Personally, I kind of expect a live steam engine to show some genuine wear from operating and handling - it's just not comparable to electric operation, and anycase, we wouldn't want it to be, right?!? ;-) I keep touching up my engines all the time. I avoid cleaning with detegents, since I think I have to do a really good job putting oil back where needed - like an axle-pump. Consequently, I touch up the paint without thoroughly removing / degreasing - I just wipe with a cloth. In my opinion, regular hobby ENAMELS (not acrylics) stick really well anyway. As for matching colours, I just buy two colours close to the one I want, and mix. I was surprised myself, how easy this was for my Preussian paintscheme Aster. None of my engines have a gloss finish though. Maybee touching up gloss paint might be trickier to do nicely. And also, since my engines always wear some oil everywhere, spotting my touch-ups is even more difficult. 

You can tell I'm a messy operator, right? ;-D


----------



## Chris Scott (Jan 2, 2008)

Posted By Anthony Duarte on 05 Jan 2010 11:23 AM 
I've been into live steam for about a month now, and *i've been running my C-19 and Forney to death. * That said, there are some areas where paint is beginning to rub off and expose the brass. Is there a good paint that won't burn up at high temperatures? I'd like to keep my engines looking good!


Isn't wear the natural result of running them to death? 

Accucraft I believe uses an Epoxy Resin paint, the kind that's banned in the US, Europe.


----------



## zubi (May 14, 2009)

Posted By Chris Scott on 11 Jan 2010 09:10 AM 
Accucraft I believe uses an Epoxy Resin paint, the kind that's banned in the US, Europe.  
 


Chris, not on the C-19 and probably not on the Forney, or the majority of the recent releases. The only engine I have with that kind of durable two-component epoxy paint is the K-27, but I actually prefer the finish they first started applying on the K-28. It looks much better, although they achieve the effect by first using the thin layer of colour and then cover it with satin finish. The visual effect is very good but the paint is not really suitable for live steamers. Too delicate. And the satin transparant finish washes away in contact with alcohol... Don't ask me how I know... Zubi


----------



## Chris Scott (Jan 2, 2008)

What type of paint does Aster use? Roundhouse?


----------

┄┄┄┄┄┄┄┄┄┄

> _Exercise task a_: Translate this sentence from the forum thread into Spanish: "None of my engines have a gloss finish though."

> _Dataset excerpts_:

┄┄┄┄┄┄┄┄┄┄

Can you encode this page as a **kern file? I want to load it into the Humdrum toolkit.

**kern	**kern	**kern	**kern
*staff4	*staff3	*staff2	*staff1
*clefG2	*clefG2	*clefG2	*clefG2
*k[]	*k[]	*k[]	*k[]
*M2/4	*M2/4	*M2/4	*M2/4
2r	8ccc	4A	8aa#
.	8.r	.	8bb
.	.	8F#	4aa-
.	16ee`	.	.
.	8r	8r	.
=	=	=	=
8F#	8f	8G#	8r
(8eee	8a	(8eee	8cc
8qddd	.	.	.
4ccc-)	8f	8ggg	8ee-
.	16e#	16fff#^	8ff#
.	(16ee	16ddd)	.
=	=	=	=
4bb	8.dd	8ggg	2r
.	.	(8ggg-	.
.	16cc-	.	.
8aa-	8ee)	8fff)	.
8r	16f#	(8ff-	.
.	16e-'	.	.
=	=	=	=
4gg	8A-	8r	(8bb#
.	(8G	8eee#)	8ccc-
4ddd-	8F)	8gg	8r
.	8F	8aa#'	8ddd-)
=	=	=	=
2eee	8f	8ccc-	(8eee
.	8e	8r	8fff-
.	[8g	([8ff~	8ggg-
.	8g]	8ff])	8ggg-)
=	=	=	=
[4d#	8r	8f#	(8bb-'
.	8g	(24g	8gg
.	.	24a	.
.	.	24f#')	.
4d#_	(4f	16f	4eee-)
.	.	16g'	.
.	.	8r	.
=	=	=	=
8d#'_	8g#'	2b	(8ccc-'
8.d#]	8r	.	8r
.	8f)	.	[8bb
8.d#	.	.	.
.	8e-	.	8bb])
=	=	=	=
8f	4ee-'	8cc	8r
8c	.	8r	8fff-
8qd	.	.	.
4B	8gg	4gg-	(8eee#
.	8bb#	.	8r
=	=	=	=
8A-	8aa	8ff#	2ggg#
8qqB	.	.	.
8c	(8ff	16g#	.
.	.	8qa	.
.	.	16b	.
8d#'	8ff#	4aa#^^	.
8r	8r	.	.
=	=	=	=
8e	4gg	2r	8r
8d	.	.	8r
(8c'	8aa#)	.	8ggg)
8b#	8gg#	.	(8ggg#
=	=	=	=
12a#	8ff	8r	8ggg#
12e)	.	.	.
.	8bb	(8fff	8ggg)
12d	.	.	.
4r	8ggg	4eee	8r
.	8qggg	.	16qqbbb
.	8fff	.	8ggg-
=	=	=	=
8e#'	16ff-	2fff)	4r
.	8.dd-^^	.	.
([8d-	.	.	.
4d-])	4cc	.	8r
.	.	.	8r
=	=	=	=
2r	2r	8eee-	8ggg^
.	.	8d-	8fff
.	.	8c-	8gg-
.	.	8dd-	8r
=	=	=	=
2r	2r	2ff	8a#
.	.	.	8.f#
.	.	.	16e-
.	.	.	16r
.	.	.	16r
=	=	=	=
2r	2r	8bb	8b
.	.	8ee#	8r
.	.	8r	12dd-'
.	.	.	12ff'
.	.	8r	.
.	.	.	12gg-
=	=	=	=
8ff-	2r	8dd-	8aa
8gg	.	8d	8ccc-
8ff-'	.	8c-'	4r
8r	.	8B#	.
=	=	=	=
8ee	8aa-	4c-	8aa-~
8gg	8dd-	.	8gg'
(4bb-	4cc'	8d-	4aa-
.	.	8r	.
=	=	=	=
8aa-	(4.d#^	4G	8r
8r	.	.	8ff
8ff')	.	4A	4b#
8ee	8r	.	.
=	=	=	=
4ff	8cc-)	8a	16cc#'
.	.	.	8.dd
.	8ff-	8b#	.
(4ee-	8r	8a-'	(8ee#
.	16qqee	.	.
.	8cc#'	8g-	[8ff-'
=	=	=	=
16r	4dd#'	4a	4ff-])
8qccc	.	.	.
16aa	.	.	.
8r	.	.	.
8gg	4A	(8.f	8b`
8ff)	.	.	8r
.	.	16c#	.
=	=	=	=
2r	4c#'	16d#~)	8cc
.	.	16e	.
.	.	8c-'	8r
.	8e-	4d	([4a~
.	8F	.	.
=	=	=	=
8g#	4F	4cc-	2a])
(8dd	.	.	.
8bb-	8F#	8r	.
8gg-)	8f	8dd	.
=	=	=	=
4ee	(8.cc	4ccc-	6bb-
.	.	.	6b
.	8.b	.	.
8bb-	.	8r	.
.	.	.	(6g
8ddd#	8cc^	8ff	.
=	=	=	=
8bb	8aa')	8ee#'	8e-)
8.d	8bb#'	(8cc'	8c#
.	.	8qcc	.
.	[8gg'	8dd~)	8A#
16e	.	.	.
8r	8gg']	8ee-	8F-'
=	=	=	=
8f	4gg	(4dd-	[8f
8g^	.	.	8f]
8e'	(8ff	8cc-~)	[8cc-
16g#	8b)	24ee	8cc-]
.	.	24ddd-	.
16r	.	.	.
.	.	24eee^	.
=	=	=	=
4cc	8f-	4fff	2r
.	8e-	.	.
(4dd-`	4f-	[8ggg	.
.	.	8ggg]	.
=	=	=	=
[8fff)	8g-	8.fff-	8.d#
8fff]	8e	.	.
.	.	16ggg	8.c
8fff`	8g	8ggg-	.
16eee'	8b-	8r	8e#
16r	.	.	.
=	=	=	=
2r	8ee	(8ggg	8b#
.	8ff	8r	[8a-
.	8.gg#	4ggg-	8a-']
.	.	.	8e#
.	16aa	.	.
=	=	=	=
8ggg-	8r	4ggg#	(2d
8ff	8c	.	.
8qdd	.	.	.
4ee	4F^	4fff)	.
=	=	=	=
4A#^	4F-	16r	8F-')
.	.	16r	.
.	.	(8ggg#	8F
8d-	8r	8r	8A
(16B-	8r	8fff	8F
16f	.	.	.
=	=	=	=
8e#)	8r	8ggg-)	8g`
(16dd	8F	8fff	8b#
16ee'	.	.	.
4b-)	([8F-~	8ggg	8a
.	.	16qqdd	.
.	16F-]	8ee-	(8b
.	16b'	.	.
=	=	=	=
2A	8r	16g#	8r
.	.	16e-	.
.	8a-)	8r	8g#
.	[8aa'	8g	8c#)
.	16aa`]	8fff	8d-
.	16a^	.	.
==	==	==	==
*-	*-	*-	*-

┄┄┄┄┄┄┄┄┄┄

> _Exercise task b_: Count the lines in the records that contain the string "kern". Give only the number.

> _Correct answer a_: Sin embargo, ninguna de mis locomotoras tiene acabado brillante.

> _Correct answer b_: 2